» Work required
The lines to be copied are those below that contain "Sports".

Collected data:
────────────────────────────────────────

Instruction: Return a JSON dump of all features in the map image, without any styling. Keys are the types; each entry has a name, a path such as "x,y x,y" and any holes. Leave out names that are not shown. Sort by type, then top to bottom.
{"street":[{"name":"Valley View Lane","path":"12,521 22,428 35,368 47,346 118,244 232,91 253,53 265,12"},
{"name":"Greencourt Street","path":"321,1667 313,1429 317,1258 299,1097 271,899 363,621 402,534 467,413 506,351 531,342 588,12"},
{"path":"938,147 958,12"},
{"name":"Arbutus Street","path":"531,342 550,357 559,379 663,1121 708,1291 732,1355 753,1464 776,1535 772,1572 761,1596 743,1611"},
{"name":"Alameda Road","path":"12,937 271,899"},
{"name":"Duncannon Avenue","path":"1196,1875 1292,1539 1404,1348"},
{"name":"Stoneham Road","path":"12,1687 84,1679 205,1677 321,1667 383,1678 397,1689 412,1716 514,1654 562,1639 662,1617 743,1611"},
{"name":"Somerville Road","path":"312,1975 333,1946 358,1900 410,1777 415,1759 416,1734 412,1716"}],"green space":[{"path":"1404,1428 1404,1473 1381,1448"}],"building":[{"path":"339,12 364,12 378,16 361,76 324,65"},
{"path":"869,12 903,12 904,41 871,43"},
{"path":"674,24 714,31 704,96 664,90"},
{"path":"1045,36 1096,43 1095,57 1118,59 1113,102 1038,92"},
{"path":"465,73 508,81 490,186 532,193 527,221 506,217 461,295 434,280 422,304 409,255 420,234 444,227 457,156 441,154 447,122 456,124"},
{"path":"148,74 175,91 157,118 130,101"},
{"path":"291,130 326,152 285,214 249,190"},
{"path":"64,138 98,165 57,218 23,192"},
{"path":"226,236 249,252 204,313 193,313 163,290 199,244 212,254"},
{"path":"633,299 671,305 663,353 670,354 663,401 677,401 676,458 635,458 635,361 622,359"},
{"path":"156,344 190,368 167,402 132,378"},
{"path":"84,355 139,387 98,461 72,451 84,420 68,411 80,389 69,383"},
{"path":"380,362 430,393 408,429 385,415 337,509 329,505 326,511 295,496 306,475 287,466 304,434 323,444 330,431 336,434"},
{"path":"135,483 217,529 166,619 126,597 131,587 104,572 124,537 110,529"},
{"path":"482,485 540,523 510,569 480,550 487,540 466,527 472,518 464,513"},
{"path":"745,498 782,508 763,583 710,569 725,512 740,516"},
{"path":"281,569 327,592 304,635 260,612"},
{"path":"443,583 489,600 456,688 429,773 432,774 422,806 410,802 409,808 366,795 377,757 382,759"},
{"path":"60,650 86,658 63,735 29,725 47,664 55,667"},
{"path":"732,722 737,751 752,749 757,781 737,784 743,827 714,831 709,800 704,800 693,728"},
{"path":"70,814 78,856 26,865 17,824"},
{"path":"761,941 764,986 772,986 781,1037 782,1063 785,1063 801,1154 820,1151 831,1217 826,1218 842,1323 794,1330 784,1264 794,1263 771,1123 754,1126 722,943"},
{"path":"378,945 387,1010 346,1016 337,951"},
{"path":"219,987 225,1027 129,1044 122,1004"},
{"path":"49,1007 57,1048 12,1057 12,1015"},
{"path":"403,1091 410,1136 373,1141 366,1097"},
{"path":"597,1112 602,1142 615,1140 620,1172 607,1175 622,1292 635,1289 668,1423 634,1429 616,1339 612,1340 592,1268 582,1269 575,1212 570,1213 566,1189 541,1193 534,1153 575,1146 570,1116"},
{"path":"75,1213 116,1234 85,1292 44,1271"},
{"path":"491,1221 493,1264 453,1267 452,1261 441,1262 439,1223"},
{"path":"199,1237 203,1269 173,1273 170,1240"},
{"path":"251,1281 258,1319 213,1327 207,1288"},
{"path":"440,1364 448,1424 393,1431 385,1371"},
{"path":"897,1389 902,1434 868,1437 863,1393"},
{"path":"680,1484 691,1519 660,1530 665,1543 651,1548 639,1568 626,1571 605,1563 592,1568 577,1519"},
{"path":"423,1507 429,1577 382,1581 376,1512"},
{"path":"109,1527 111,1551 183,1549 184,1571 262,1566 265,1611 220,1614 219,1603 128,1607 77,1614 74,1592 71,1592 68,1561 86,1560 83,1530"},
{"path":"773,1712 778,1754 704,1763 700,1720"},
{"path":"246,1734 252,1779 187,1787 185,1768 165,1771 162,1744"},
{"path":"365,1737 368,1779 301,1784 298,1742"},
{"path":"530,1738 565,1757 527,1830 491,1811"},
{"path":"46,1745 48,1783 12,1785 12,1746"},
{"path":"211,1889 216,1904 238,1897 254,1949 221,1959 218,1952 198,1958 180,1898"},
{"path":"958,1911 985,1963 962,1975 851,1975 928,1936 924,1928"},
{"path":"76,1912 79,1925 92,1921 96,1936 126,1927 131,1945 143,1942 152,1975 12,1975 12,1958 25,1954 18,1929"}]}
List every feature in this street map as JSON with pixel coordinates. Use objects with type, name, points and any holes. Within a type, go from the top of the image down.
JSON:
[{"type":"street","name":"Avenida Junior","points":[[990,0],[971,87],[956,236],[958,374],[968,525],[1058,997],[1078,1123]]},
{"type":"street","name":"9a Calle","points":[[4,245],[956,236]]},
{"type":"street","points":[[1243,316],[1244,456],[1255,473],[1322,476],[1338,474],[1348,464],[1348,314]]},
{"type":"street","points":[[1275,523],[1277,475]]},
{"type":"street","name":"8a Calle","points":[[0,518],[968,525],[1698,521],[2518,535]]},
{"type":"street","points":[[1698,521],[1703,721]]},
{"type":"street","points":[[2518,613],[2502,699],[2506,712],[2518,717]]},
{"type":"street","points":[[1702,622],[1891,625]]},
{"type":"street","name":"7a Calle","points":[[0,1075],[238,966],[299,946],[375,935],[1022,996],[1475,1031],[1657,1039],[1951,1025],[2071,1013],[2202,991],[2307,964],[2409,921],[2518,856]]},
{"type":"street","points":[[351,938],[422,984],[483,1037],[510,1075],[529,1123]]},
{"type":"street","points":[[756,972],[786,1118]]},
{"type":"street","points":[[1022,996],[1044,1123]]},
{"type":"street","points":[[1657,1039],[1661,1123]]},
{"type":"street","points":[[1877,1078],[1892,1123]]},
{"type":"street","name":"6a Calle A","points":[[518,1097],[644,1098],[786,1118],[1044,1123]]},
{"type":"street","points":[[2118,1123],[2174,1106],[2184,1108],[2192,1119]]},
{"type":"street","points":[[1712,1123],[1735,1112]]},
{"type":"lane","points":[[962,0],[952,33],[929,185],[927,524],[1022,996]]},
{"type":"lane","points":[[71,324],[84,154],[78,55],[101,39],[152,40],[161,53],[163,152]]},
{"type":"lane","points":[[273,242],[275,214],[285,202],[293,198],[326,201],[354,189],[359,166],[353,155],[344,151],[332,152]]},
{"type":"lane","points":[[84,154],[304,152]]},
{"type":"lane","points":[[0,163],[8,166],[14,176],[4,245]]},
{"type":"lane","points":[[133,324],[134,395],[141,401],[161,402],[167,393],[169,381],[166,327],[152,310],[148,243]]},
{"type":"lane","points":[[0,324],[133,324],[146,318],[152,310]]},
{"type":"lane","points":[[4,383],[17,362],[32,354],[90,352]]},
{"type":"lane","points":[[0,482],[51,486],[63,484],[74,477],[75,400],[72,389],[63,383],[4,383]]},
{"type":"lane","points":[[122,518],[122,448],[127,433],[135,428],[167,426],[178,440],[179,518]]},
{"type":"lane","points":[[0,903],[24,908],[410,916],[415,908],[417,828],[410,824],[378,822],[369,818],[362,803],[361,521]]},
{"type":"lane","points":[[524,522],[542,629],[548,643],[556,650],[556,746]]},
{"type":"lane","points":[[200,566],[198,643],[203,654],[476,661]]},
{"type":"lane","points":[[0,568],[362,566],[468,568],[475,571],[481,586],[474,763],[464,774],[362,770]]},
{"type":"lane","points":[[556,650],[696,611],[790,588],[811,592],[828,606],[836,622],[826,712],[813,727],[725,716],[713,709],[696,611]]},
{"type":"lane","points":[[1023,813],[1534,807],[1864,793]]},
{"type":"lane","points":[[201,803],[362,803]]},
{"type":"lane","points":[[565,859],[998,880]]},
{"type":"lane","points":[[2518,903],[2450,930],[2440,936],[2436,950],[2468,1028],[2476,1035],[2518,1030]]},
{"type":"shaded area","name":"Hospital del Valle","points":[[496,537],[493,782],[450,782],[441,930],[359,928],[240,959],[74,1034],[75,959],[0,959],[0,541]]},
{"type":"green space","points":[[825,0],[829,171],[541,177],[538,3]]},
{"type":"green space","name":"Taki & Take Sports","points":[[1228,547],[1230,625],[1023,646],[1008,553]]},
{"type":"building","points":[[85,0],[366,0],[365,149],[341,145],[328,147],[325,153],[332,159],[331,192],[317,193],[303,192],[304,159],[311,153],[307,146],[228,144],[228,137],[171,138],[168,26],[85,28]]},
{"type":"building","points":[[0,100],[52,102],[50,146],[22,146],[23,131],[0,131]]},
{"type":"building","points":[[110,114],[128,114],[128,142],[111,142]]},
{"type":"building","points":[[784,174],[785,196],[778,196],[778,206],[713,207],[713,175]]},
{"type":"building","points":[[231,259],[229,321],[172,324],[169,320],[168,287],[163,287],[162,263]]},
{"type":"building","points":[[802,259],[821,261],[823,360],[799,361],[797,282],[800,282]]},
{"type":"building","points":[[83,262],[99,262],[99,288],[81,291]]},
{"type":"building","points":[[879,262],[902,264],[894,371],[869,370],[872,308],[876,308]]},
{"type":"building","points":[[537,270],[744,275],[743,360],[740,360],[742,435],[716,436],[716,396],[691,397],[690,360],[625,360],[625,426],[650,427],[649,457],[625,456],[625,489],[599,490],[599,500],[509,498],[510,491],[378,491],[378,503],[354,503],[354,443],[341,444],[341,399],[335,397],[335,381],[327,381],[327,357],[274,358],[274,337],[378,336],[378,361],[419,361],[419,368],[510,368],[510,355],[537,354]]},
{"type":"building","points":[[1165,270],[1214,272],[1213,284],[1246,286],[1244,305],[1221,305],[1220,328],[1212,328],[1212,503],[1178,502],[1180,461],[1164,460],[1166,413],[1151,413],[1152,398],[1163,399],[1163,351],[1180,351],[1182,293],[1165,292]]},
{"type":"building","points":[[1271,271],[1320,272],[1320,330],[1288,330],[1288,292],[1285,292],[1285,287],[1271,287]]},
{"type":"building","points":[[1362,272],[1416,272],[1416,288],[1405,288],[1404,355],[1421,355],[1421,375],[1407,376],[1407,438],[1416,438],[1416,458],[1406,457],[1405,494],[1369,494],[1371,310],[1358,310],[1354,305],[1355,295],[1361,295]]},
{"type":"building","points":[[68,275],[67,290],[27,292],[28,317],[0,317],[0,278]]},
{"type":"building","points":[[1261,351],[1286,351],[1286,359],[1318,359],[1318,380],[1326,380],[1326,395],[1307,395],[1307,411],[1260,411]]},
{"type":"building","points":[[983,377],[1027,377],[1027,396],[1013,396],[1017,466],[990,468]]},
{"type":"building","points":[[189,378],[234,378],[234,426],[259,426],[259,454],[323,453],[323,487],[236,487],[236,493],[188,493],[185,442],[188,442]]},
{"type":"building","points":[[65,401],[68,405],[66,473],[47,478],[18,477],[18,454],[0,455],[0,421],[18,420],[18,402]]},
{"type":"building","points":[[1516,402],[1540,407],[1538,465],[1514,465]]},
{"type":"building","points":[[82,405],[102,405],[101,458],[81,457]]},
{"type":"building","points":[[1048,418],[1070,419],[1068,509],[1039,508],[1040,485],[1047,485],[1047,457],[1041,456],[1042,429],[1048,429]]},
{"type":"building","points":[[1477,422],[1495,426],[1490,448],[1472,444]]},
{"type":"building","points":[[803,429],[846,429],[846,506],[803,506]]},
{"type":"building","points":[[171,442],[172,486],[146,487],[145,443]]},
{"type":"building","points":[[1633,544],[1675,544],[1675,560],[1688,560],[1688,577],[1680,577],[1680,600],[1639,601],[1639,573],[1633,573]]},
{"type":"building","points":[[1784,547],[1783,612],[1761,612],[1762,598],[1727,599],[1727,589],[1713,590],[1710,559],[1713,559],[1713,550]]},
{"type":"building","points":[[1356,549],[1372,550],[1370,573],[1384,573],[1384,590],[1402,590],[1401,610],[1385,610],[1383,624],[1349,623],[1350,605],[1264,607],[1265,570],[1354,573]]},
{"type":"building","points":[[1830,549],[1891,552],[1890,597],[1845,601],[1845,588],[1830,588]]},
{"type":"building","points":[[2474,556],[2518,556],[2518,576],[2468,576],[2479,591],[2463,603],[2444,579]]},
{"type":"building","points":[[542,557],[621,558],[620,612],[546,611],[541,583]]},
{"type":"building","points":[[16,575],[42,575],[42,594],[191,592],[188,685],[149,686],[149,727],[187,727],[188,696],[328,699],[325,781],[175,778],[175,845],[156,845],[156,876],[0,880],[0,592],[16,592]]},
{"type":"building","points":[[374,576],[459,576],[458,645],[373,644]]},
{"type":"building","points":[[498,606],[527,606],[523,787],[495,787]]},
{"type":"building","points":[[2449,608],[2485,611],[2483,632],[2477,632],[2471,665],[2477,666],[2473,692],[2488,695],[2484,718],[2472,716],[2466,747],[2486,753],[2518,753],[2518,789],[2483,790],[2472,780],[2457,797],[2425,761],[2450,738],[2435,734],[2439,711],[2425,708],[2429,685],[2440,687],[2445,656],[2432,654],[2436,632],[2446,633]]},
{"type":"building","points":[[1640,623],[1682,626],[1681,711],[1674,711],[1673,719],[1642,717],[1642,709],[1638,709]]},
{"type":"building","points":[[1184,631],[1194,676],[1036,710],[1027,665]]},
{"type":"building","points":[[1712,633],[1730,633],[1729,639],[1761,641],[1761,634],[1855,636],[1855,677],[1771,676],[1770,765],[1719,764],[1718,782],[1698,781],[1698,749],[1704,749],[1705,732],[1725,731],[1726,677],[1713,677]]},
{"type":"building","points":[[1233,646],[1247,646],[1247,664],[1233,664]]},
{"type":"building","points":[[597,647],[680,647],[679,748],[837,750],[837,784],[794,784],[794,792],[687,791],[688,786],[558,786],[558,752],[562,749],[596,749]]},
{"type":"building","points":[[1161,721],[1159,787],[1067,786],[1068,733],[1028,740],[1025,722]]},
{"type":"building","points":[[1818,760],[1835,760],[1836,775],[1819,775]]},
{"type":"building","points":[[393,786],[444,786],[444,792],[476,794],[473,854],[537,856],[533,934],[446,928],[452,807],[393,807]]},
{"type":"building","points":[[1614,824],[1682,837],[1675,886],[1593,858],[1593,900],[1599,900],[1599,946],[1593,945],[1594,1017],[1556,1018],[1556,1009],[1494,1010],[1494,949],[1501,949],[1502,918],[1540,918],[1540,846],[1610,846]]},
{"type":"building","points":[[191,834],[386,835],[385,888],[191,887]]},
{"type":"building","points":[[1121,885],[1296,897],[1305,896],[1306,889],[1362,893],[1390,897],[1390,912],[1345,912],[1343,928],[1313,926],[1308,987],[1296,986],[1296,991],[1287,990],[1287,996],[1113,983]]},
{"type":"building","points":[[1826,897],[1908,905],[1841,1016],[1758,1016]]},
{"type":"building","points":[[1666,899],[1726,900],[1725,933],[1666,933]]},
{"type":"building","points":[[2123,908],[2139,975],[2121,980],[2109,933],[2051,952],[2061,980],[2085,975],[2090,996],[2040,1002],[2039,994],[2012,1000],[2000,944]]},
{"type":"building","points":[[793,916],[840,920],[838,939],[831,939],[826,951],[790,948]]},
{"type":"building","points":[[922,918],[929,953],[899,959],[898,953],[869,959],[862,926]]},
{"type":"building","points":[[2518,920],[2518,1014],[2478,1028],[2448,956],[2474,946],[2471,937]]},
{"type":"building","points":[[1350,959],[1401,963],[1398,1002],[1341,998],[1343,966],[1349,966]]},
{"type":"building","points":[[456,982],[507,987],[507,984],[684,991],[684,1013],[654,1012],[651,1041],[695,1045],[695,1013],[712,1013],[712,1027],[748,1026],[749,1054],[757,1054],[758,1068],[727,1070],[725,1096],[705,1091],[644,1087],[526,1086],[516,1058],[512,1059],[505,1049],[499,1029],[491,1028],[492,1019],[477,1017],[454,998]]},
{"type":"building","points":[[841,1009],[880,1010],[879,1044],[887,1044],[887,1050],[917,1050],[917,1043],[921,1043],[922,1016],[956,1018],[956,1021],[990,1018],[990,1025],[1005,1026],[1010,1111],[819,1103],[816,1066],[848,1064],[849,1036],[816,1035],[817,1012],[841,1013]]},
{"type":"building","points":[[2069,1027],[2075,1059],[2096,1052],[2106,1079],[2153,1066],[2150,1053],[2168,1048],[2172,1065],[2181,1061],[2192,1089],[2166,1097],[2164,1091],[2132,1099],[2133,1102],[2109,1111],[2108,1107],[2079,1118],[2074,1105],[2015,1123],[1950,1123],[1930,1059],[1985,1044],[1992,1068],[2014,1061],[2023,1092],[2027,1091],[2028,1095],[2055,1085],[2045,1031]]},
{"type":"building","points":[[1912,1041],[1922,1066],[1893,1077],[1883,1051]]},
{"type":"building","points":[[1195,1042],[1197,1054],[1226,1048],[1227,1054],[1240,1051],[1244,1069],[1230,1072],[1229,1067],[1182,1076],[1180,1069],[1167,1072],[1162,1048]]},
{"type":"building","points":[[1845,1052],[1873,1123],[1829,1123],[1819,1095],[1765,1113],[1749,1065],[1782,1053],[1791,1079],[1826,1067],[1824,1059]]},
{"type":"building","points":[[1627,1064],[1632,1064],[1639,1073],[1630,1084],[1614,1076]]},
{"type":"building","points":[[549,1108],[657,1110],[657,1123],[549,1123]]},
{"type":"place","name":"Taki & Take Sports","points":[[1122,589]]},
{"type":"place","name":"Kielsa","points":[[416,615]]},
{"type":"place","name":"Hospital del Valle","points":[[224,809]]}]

────────────────────────────────────────

» Answer to this task
{"type":"green space","name":"Taki & Take Sports","points":[[1228,547],[1230,625],[1023,646],[1008,553]]},
{"type":"place","name":"Taki & Take Sports","points":[[1122,589]]},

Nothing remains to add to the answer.